British authorities suspect the $61 billion deal could limit competition.

The CMA explained their concerns in an announcement on Monday. “The Competition and Markets Authority (CMA) is considering whether the transaction may be expected to result in a substantial lessening of competition within any market or markets in the United Kingdom for goods or services.”

The authority invited comments “from any interested party” until December 6. The verdict’s deadline, however, remains to be announced. Broadcom announced that it planned to buy VMware for $61 billion in May.

The threat of acquisitions

Last month, the companies announced they’re seeking European Union antitrust approval. Such approval, however, will not automatically extend to the post-Brexit United Kingdom.

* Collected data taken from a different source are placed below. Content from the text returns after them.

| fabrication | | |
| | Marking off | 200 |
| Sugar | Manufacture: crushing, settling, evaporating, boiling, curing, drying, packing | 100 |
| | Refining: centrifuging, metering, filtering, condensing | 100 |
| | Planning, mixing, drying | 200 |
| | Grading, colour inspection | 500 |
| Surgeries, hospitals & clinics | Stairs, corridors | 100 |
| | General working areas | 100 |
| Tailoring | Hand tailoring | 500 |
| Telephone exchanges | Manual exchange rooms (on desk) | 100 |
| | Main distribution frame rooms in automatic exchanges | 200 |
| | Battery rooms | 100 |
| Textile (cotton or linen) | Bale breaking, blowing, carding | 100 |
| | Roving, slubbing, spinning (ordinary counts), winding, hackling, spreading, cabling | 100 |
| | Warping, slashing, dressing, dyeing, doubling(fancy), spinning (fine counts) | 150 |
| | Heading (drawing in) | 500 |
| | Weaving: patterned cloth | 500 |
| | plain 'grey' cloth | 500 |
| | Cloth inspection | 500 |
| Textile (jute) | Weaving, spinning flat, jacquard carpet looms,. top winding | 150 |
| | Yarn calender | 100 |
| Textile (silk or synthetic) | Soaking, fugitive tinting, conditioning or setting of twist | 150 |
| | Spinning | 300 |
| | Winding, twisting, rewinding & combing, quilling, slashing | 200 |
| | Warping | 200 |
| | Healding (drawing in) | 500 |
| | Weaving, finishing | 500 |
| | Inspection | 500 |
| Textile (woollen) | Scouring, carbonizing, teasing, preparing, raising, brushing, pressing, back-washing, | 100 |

Tech deals have traditionally drawn intense scrutiny from regulators around the world. The spotlight is shone brightest on deals that pose the threat of bringing too much market power into the hands of a few.

Moreover, the tech sector is particularly susceptible to large companies acquiring smaller, competent and perhaps more agile startup competitors, only to shut them down to eliminate competition.

Broadcom was quick to reassure

Broadcom explained the acquisition as an attempt to diversify its business into enterprise software with an emphasis on multicloud environments. During the acquisition’s announcement, Broadcom was quick to assure that there would be no price hike on VMware products.

The company makes it a practice not to raise the prices of existing products after acquisitions, Broadcom’s CEO Hock Tan wrote in a blog post at the time of the acquisition’s announcement. He noted that Broadcom’s strategy revolves around the development of new technology and the continuous improvement of existing products.